* _Exercise directions_: Exclude the pictures. Transcribe, exactly as written, the lines from the one with "cy_px: -939" through the end of the entries below.

* _Information provided_:
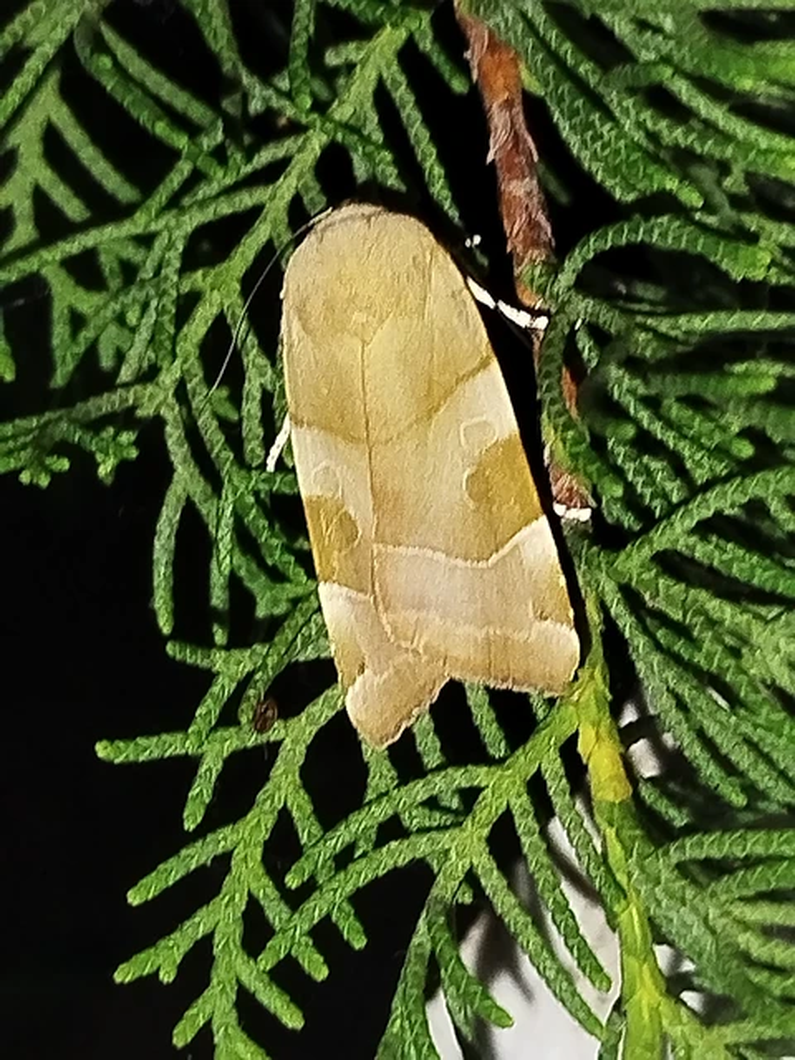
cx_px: 398
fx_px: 3001
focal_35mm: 98
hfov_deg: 15.1
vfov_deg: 20.0
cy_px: 530
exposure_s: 1/33
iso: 320
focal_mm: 5.31
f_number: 1.7
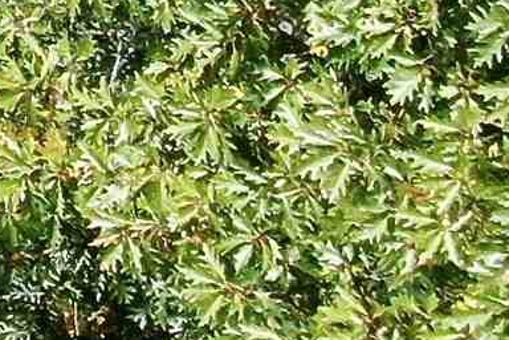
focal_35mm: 358
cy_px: -939
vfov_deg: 3.7
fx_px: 5061
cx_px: -1493
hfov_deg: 5.1
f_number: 3.6
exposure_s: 1/200
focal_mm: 7.39
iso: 100
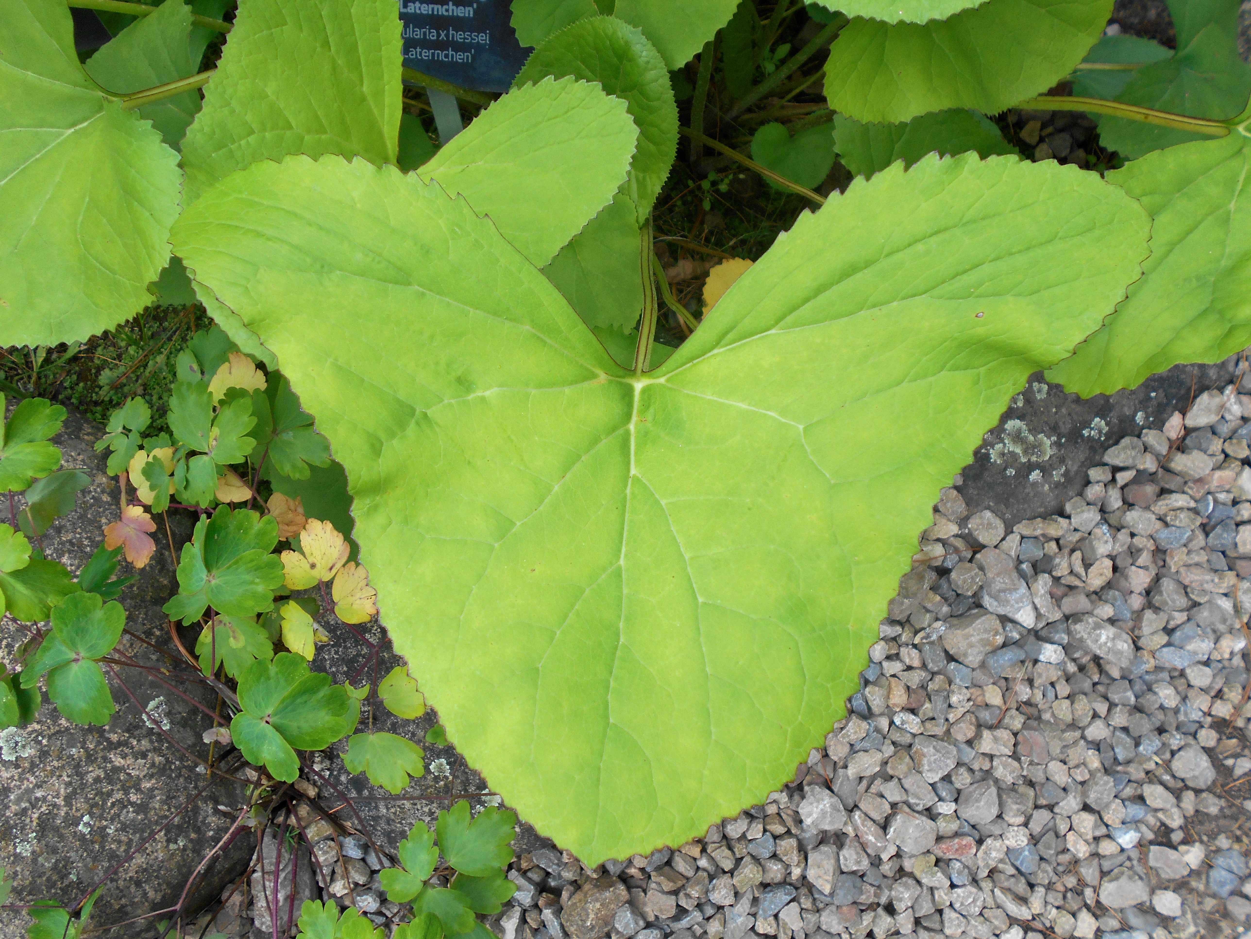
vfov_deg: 46.8
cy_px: 470
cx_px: 626
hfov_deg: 60.0
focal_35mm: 30
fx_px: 1084
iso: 80
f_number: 3.4
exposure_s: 1/320
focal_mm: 5.1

* _Answer section_:
cy_px: -939
vfov_deg: 3.7
fx_px: 5061
cx_px: -1493
hfov_deg: 5.1
f_number: 3.6
exposure_s: 1/200
focal_mm: 7.39
iso: 100
vfov_deg: 46.8
cy_px: 470
cx_px: 626
hfov_deg: 60.0
focal_35mm: 30
fx_px: 1084
iso: 80
f_number: 3.4
exposure_s: 1/320
focal_mm: 5.1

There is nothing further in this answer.